§ **Requirement**
Copy every line of the records below word for word, leaving out the pictures.

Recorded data
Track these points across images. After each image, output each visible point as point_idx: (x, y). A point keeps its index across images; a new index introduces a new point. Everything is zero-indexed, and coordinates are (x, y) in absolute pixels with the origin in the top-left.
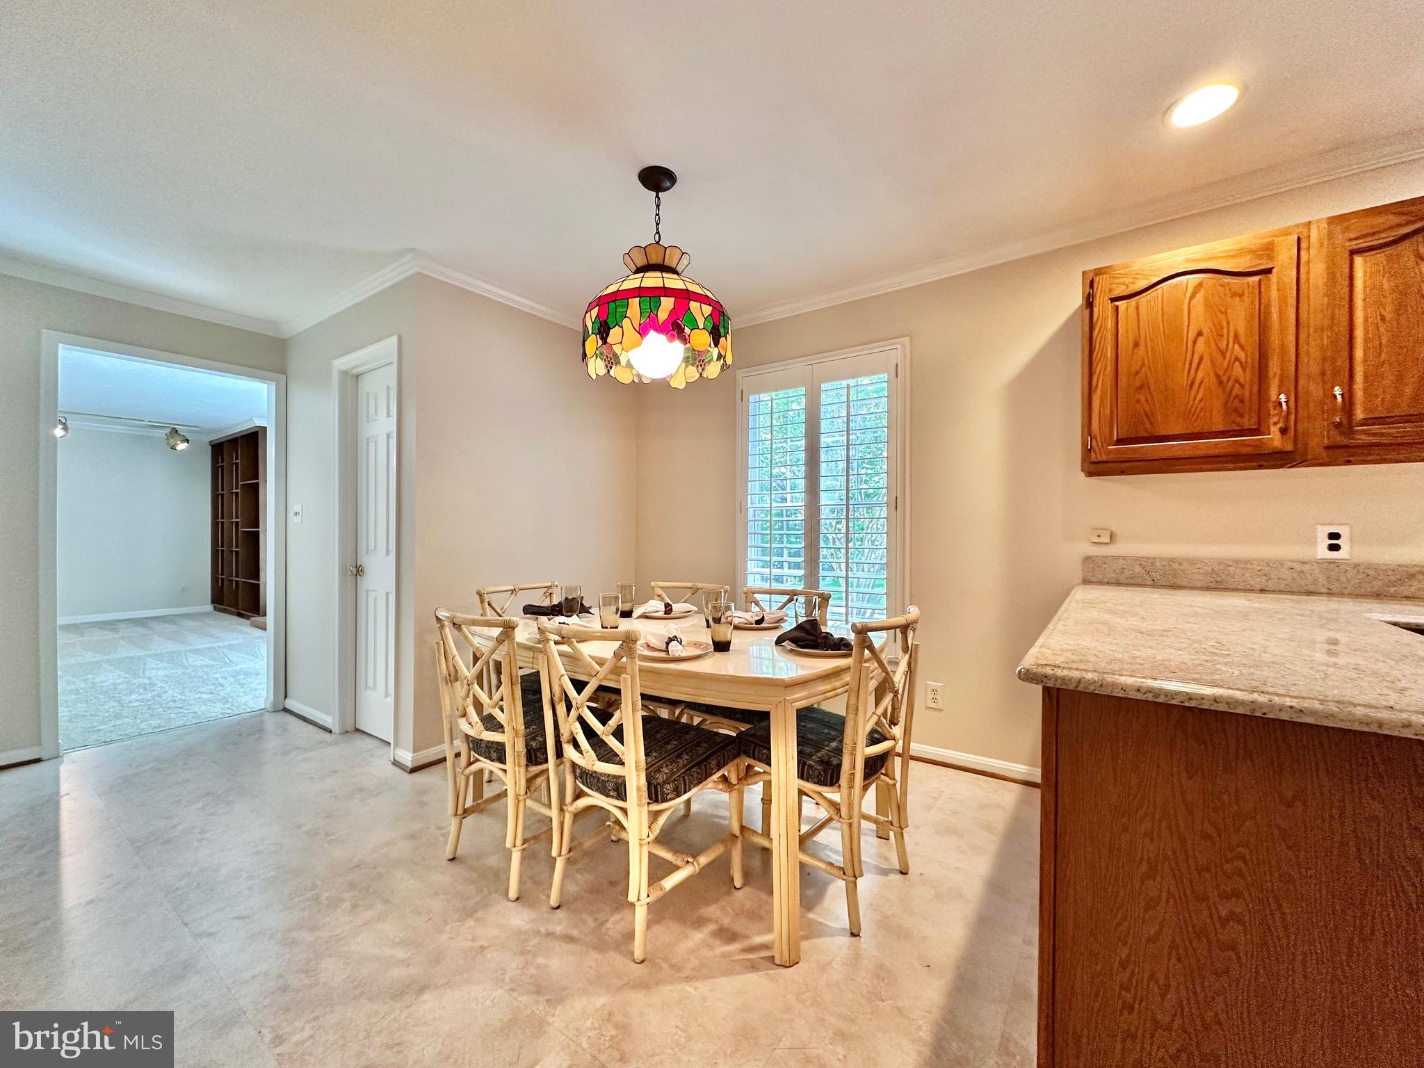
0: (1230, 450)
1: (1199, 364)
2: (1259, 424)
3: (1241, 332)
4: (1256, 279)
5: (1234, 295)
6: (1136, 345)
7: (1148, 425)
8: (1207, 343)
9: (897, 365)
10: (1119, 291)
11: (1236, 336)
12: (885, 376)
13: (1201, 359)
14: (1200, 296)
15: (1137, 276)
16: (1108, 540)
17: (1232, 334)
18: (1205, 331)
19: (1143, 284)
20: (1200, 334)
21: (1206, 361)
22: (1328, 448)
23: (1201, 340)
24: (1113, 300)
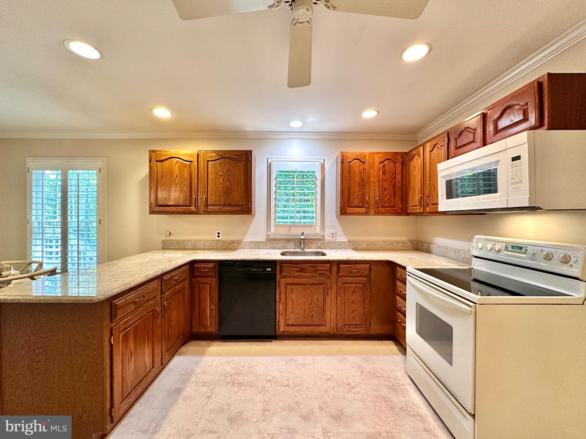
0: (184, 211)
1: (177, 185)
2: (190, 204)
3: (186, 177)
4: (189, 163)
5: (184, 166)
6: (162, 177)
7: (165, 202)
8: (179, 179)
9: (100, 168)
10: (158, 159)
11: (185, 178)
12: (95, 172)
13: (177, 183)
14: (177, 165)
15: (162, 155)
16: (168, 235)
17: (184, 178)
18: (178, 175)
19: (163, 158)
20: (177, 176)
21: (179, 184)
22: (204, 211)
23: (177, 178)
24: (157, 161)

§ **Result of the task**
Track these points across images. After each image, output each visible point as point_idx: (x, y). A point keeps its index across images; a new index introduces a new point. Everything is zero-indexed, and coordinates are (x, y) in absolute pixels with the origin in the top-left.
0: (1230, 450)
1: (1199, 364)
2: (1259, 424)
3: (1241, 332)
4: (1256, 279)
5: (1234, 295)
6: (1136, 345)
7: (1148, 425)
8: (1207, 343)
9: (897, 365)
10: (1119, 291)
11: (1236, 336)
12: (885, 376)
13: (1201, 359)
14: (1200, 296)
15: (1137, 276)
16: (1108, 540)
17: (1232, 334)
18: (1205, 331)
19: (1143, 284)
20: (1200, 334)
21: (1206, 361)
22: (1328, 448)
23: (1201, 340)
24: (1113, 300)
0: (184, 211)
1: (177, 185)
2: (190, 204)
3: (186, 177)
4: (189, 163)
5: (184, 166)
6: (162, 177)
7: (165, 202)
8: (179, 179)
9: (100, 168)
10: (158, 159)
11: (185, 178)
12: (95, 172)
13: (177, 183)
14: (177, 165)
15: (162, 155)
16: (168, 235)
17: (184, 178)
18: (178, 175)
19: (163, 158)
20: (177, 176)
21: (179, 184)
22: (204, 211)
23: (177, 178)
24: (157, 161)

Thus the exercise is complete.